O makâsıdın (gayelerin) medarı zât-ı Ahmediye (a.s.m.) (Peygamberimiz Hz. Muhammed’in zâtı, şahsiyeti) olduğu için,
kâinattan evvel Sâni-i Kâinatın (bütün evreni mükemmel bir sanatla yaratan Allah’ın) nazar-ı inâyetinde (yardım ve koruma bakışında) olması ve en evvel tecellîsine mazhar olmak (görünmesine, bilinmesine erişen, gaybî hakikatlerin kalplerde hissedilir hâle gelmesine nail olma) lâzım geliyor.
Çünkü birşeyin neticesi, semeresi (meyvesi) evvel düşünülür.
Demek, vücuden (varlık bakımından) en âhir (en son), mânen de en evveldir (en öncedir).
Halbuki, zât-ı Ahmediye (a.s.m.) (Peygamberimiz Hz.
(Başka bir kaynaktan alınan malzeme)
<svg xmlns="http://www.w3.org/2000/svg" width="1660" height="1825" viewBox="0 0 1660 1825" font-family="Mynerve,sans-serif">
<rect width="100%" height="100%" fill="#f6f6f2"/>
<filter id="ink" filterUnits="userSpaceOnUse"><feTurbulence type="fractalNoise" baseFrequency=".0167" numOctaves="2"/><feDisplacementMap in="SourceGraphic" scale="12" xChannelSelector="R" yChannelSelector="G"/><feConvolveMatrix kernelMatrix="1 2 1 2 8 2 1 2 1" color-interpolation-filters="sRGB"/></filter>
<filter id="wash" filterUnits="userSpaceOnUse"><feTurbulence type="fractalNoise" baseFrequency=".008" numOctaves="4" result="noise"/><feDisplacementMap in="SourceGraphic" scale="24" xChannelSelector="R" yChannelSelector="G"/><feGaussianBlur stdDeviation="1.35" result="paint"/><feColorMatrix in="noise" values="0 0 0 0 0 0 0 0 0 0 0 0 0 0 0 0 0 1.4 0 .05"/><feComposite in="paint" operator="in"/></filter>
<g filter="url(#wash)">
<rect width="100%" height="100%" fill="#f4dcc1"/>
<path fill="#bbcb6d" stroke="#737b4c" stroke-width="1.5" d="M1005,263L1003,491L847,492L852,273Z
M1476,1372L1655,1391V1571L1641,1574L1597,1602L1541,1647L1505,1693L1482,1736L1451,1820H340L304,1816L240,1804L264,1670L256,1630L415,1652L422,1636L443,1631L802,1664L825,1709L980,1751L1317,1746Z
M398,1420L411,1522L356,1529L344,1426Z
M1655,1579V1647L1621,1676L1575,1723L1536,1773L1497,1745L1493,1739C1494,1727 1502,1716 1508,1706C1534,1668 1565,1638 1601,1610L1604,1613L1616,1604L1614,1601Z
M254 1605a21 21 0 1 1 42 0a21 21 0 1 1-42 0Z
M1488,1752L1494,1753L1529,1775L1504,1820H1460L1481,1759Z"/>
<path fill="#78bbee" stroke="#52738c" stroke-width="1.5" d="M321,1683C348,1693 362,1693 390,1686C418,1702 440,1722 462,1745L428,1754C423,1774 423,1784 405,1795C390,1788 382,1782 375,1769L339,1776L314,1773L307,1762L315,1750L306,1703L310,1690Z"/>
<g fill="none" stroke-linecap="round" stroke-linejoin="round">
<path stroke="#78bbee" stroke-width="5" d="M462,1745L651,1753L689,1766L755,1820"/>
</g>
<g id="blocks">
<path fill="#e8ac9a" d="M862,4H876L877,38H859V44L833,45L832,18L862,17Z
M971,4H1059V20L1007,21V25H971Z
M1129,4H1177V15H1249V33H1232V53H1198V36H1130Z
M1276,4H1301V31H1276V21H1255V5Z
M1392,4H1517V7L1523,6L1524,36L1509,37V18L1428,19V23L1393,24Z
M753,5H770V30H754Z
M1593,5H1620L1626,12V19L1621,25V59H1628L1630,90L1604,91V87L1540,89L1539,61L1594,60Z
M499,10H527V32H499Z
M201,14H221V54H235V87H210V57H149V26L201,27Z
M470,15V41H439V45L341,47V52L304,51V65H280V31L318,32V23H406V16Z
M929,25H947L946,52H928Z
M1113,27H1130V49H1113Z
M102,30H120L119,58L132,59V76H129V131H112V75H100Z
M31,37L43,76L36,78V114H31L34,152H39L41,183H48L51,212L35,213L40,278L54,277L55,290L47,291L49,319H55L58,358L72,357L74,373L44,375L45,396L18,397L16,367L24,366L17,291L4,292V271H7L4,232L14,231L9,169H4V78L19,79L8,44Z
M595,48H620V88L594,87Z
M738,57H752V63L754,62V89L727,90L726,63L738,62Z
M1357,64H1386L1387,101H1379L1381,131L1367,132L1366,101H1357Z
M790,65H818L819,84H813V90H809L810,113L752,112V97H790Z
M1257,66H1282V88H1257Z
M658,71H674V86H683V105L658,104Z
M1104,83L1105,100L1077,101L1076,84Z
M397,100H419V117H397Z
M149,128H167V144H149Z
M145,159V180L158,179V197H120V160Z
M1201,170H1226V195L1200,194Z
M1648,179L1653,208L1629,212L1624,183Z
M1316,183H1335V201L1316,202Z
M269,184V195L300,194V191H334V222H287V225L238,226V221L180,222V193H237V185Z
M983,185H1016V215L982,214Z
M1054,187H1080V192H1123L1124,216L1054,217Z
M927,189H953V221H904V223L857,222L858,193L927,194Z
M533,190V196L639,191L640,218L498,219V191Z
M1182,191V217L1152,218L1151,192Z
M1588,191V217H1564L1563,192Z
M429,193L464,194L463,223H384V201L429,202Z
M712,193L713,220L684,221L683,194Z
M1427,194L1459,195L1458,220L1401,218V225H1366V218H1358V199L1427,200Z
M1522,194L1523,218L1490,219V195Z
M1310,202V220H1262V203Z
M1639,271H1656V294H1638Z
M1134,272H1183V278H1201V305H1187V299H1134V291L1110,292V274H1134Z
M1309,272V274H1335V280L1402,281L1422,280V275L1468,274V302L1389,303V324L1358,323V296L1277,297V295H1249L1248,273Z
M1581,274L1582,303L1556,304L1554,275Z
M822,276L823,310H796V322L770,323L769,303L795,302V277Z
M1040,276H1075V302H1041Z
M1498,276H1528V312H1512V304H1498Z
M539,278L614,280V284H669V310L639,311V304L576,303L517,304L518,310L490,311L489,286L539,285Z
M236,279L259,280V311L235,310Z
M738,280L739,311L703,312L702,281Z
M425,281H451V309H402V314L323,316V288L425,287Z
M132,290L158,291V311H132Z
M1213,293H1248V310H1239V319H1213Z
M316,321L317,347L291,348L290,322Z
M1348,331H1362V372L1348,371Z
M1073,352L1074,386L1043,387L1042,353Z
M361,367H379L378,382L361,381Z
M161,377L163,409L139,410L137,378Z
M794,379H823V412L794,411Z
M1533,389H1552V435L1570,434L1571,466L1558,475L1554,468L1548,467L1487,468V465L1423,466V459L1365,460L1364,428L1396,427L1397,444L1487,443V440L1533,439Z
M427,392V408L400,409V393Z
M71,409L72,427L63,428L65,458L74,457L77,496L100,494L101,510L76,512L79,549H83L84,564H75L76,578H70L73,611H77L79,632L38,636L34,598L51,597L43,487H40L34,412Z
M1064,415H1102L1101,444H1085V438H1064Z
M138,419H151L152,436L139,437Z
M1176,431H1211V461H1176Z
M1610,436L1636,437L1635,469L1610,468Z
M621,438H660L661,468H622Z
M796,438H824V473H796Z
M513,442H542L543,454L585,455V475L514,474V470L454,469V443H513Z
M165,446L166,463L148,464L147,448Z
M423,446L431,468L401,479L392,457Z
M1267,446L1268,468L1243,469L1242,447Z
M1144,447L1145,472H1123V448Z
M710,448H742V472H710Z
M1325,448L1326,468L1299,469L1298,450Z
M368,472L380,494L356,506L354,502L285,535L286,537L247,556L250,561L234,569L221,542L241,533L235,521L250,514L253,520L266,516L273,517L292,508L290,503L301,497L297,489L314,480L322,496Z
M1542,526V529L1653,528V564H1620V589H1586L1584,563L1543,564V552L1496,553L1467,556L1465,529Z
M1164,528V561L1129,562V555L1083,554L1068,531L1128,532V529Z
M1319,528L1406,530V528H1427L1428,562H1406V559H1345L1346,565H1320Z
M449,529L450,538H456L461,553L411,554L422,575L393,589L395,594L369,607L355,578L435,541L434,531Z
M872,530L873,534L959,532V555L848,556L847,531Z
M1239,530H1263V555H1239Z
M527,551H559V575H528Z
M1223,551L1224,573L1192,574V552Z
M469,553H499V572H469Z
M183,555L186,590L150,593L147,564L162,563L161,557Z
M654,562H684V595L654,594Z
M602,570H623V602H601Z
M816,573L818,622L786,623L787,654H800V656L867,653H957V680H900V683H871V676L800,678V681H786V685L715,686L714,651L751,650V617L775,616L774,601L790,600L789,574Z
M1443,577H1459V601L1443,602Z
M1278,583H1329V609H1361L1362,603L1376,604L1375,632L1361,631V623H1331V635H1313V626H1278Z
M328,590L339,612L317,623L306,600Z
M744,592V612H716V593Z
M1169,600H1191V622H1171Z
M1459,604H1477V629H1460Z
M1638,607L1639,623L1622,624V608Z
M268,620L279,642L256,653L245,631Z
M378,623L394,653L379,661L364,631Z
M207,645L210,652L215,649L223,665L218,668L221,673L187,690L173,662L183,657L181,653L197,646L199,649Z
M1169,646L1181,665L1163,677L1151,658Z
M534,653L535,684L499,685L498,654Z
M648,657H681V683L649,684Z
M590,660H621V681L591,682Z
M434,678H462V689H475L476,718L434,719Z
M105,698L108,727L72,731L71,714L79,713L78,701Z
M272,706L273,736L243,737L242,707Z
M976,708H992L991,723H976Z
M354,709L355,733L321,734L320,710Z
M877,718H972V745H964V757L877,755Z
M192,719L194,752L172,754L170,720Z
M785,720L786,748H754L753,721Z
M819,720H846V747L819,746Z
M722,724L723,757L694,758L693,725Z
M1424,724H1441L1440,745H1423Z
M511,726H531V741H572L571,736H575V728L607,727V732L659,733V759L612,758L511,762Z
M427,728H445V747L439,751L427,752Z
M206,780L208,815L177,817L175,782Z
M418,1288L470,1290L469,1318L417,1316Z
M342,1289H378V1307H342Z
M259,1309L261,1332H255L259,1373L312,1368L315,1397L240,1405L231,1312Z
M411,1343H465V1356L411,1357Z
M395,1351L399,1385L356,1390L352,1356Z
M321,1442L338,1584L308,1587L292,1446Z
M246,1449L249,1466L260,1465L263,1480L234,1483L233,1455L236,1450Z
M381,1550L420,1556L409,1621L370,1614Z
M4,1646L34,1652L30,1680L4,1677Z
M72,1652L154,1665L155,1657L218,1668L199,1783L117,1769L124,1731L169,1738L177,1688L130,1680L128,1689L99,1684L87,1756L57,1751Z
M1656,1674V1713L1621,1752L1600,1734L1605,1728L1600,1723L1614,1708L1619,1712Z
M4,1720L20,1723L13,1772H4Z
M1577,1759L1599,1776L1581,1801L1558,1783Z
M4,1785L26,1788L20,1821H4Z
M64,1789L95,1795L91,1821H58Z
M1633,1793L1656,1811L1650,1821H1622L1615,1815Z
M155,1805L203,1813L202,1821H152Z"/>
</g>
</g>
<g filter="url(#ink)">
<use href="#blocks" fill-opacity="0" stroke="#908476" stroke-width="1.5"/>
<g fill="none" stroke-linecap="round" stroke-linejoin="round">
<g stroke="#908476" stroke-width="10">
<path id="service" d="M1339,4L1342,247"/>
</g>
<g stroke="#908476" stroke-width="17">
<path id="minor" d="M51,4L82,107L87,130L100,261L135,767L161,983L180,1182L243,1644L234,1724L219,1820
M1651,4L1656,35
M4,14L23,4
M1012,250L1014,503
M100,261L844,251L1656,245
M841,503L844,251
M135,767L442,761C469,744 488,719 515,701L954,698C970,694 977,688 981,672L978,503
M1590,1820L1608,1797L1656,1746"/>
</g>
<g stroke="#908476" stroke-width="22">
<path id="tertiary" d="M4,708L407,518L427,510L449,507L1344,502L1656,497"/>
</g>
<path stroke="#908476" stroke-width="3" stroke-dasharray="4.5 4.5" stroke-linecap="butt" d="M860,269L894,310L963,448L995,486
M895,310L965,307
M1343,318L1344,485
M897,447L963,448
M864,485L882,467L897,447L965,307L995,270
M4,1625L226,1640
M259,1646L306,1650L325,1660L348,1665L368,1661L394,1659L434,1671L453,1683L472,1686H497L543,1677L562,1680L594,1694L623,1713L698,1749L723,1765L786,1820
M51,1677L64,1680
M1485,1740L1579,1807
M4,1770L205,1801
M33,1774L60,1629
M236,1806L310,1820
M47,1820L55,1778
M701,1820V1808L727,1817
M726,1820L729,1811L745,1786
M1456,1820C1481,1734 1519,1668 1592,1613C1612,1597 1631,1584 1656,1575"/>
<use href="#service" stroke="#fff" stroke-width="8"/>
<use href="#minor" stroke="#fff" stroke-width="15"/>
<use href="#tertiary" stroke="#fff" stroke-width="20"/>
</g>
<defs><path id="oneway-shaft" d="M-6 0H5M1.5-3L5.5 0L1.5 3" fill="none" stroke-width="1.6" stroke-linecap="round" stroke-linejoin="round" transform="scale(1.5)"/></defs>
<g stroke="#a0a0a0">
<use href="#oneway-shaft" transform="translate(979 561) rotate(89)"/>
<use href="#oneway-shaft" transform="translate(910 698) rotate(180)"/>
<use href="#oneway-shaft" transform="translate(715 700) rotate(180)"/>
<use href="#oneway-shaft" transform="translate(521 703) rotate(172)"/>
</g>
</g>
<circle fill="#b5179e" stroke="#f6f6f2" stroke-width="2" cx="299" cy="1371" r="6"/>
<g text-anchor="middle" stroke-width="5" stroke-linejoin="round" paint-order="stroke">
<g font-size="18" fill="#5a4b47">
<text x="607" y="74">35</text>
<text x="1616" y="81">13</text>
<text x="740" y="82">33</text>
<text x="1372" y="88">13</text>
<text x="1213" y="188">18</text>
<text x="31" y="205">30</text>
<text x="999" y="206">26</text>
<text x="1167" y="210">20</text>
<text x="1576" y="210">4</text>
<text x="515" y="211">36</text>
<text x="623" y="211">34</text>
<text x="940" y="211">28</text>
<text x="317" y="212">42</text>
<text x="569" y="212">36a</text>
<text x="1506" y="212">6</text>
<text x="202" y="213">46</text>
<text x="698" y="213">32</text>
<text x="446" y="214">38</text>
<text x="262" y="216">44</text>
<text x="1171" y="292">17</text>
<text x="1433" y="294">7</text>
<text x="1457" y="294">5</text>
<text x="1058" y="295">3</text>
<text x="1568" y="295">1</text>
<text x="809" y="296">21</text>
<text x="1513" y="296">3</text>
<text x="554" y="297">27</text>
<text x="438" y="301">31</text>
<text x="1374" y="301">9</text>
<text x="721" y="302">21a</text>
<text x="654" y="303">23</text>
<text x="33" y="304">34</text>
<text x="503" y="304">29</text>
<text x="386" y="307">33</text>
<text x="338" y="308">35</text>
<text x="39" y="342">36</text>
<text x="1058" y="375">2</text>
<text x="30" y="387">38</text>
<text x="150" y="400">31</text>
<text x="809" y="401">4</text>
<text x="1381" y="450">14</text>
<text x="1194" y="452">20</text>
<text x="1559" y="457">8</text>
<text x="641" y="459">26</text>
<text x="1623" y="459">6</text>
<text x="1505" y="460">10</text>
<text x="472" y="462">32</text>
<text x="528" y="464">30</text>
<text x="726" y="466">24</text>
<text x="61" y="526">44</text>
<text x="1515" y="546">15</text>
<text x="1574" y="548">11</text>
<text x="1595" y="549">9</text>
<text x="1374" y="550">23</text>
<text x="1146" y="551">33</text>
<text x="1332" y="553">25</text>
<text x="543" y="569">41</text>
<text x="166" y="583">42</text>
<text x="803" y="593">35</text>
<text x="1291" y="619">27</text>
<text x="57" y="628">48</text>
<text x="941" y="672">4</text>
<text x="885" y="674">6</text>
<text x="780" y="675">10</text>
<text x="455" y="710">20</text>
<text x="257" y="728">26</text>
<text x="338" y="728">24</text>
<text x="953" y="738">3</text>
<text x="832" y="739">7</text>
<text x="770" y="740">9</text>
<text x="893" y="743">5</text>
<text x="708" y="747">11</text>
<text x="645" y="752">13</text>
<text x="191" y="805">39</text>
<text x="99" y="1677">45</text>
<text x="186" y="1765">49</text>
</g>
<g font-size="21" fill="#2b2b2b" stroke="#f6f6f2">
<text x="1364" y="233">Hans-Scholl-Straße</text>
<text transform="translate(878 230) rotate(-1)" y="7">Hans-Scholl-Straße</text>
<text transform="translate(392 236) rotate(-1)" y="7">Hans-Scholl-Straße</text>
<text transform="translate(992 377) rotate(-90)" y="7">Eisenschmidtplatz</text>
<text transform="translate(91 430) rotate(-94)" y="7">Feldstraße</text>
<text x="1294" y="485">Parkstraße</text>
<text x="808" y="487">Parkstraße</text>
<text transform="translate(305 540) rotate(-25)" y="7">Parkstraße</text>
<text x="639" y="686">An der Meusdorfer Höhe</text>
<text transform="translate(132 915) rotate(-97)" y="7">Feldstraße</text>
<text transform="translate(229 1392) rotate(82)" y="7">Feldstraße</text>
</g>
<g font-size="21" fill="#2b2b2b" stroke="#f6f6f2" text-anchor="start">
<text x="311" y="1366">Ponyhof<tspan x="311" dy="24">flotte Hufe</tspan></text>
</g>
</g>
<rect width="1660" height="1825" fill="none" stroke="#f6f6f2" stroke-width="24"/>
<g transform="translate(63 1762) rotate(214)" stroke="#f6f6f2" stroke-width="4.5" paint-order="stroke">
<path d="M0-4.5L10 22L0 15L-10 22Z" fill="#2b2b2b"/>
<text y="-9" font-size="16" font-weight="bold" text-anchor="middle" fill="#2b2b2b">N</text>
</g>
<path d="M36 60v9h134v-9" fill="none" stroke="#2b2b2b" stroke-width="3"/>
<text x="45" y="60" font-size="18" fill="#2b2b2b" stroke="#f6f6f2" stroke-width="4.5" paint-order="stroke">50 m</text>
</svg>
Muhammed’in zâtı)
hem en mükemmel meyve,
hem bütün meyvelerin medar-ı kıymeti (kıymet sebebi) ve
bütün maksatların (kast edilen şeylerin) medar-ı zuhuru (görünme sebebi) olduğundan,
en evvel tecellî-i icada (yaratma, var etme tecellîsine) mazhar (ulaşan, erişen),
onun nuru olmak lâzım gelir. 1
1 bk. el-Aclûnî, Keşfü'l-Hafâ, 1:265, Sözler 789.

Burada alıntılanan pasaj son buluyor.